▶ [Exercise directions]:
Transcription should be exact. Include all entries.

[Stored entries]
◇ ◇ ◇ ◇ ◇

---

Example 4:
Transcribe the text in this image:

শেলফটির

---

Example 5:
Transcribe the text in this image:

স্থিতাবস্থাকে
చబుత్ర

◇ ◇ ◇ ◇ ◇

▶ [Answer space]:
---

Example 4:
Transcribe the text in this image:

শেলফটির

---

Example 5:
Transcribe the text in this image:

স্থিতাবস্থাকে
చబుత్ర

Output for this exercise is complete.